Since justice would be defeated if the employee gets standard welfare package from his job while failing in his duties to his employer, Islam equally places some moral obligations on the employee. One is to exercise utmost diligence and expertise in discharging his employment responsibilities for the benefit of his employer and the latter’s customers. The Prophet assured that “an employee who excels in his devotion to God and also renders to his master what is due to him of duty, sincerity and obedience, for him there is double rewards (with God).” He equally said: “God likes one of you, if he does a job, to perfect it.” The lesson here for the workers is to avoid unethical work habits like absenteeism, lateness to work, maltreating customers and the public or unscrupulously receiving wages for work not done. Ghost workers and their accomplices should desist from such criminal practice.
Another duty is to be honest and refrain from deriving unlawful wealth from the employment. Says the Glorious Qur’an in chapter 28, verse 26: “Verily, the best of men for you to hire is the strong, the trustworthy.” In absolute corroboration, the Prophet said: “He whom we have appointed for a job and have provided with livelihood, then whatever he appropriates beyond this is ill-gotten.”
As for the claim of the government that their purse is not so fat as to keep its promise, this is difficult to believe and grossly unacceptable. If the right things are done, there would be more than enough funds to pay the wages. Government should hunt down ghost workers to streamline the burden, make elective offices less lucrative to reduce the cost of governance, reduce its spending on meaningless projects and sincerely combat corruption.
Even after the minimum wage is implemented, there would still be a long way to go in guaranteeing an appreciable standard of living for the citizenry. Most Nigerians live on less than 1 dollar a day. At a minimum monthly wages of #18,000, an employee would earn only #216,000 a year. With a school like Caleb International School charging #720,000 and #1,170,000 per annum for its day and boarding secondary school respectively, the minimum wage-earner cannot but become despondent of his children schooling in private schools.
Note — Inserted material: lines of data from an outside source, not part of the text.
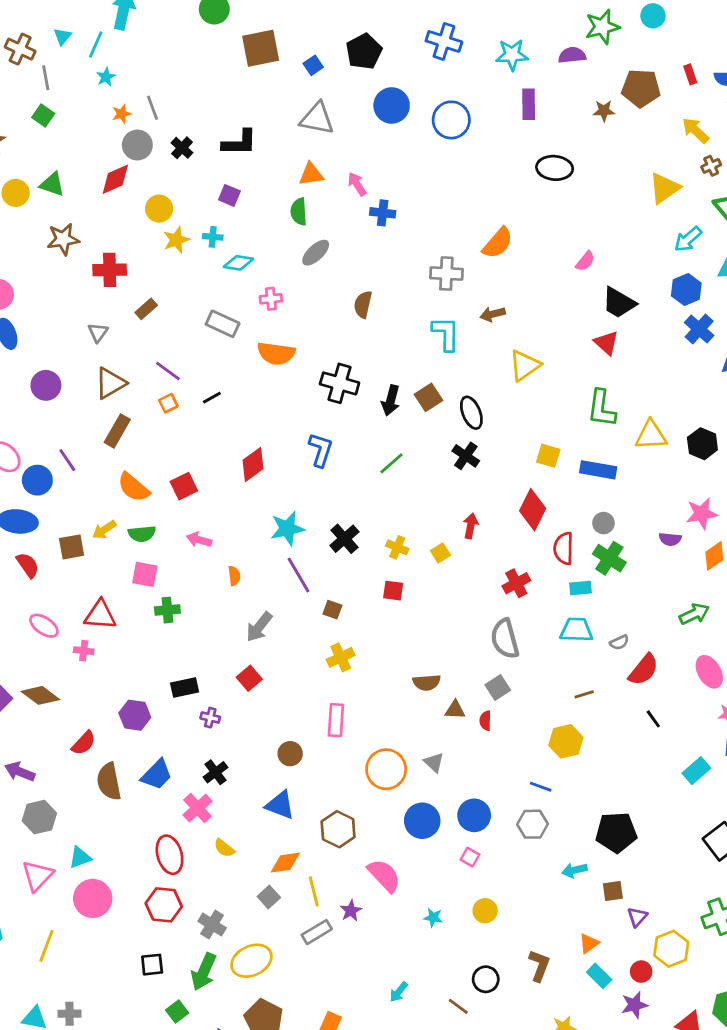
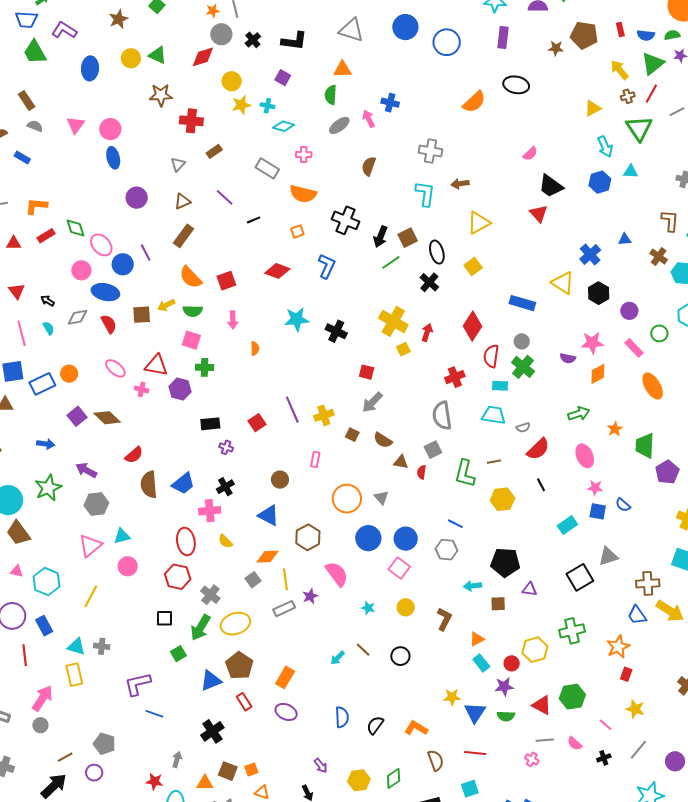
pink arrow: (357, 184) -> (369, 119), moved
yellow triangle: (664, 188) -> (593, 108), size x0.7
cyan arrow: (688, 239) -> (605, 147), turned -80
orange semicircle: (498, 243) -> (474, 102), moved
blue cross: (699, 329) -> (590, 254), moved
brown triangle: (110, 383) -> (183, 201), size x0.7
orange square: (168, 403) -> (297, 231), moved
green L-shape: (602, 408) -> (465, 474), moved
yellow triangle: (651, 435) -> (563, 283), turned 30
yellow square: (548, 456) -> (473, 267), moved, turned 30
green line: (392, 463) -> (391, 262), moved
red diamond: (253, 465) -> (277, 271), turned 50
black cross: (344, 539) -> (336, 331), turned -30
pink arrow: (199, 540) -> (233, 320), turned -114
yellow cross: (397, 547) -> (393, 321), moved, size x1.8
purple line: (299, 575) -> (292, 410), moved
brown square: (332, 610) -> (352, 435), moved
gray arrow: (259, 627) -> (372, 402), moved
brown semicircle: (427, 682) -> (383, 440), turned 30
purple hexagon: (135, 715) -> (180, 389), moved
pink rectangle: (336, 720) -> (315, 460), size x0.7
yellow hexagon: (566, 741) -> (502, 499), moved
pink cross: (198, 808) -> (210, 511), turned 30
pink square: (470, 857) -> (399, 568), size x1.5
pink circle: (93, 898) -> (128, 566), size x0.7
purple triangle: (637, 917) -> (530, 589), moved, turned 49
brown L-shape: (539, 966) -> (444, 619), moved
brown line: (458, 1006) -> (363, 650), moved

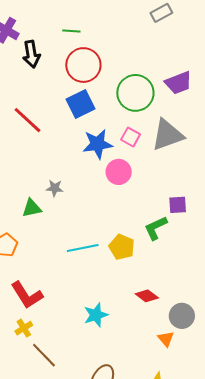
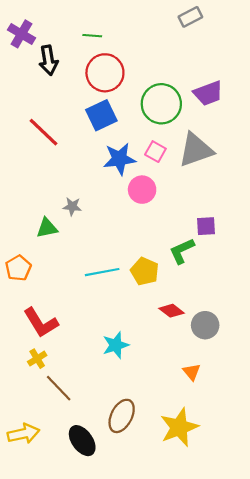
red diamond: (147, 296) -> (172, 311), moved
gray circle: (182, 316) -> (205, 325), moved

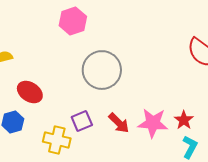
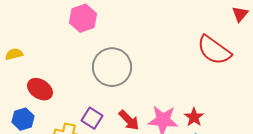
purple square: (82, 121) -> (92, 118), turned -35

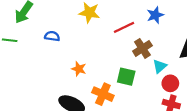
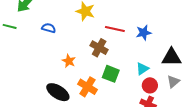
blue star: (155, 15) -> (144, 33), moved
red line: (124, 27) -> (115, 29), turned 30
brown cross: (142, 48) -> (99, 48), moved, turned -36

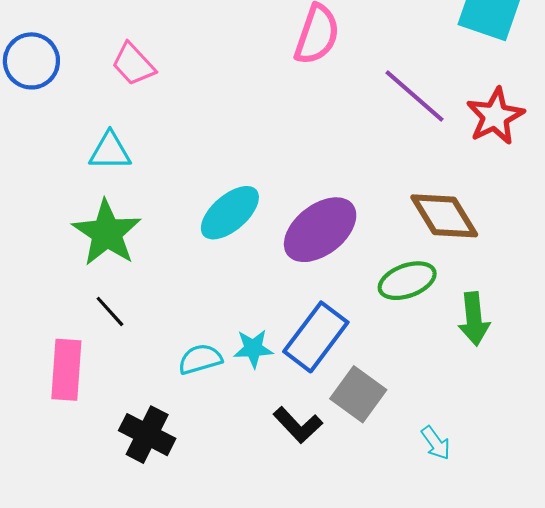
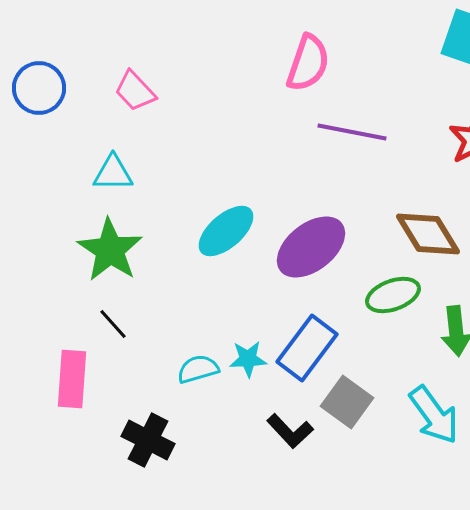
purple line: (415, 96) -> (352, 132), moved, turned -30
cyan arrow: (436, 443) -> (434, 415), moved, size x1.8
If government ensures that Nigerians do not need to buy generators and suffer from its fumes, spend money on table water as an alternative to the available contaminated water, buy private education, private security, spend money on repairing roads by themselves, procure private medical service and devise feeding formula (1-0-1, for instance), then the minimum wage – when it is implemented – would make “a lot of senses”.
Islam recognizes that rights are dependent upon, and go in correspondence with, responsibilities. Thus has it balanced the scale of justice to both the employer and the employee in their relationship. Labour should not only ask for wages, but also serve the public diligently. And government should not only tap labour’s industry, but also give them their legitimate rights. It is only in such a harmonious economic atmosphere stressing mutual rights and responsibilities with full encouragement and installation of justice, fairness, moral rectitude and altruistic brotherhood that there can be hope of fleecing the employer-labour relations of industrial frictions and trade disputes. The vision 20:2020, the Millennium Development Goals (MDGs) and the dream of the poor masses of a better Nigeria for our children and grandchildren would be rendered a mirage if all parties involved do not become consciously true and completely faithful to their responsibilities.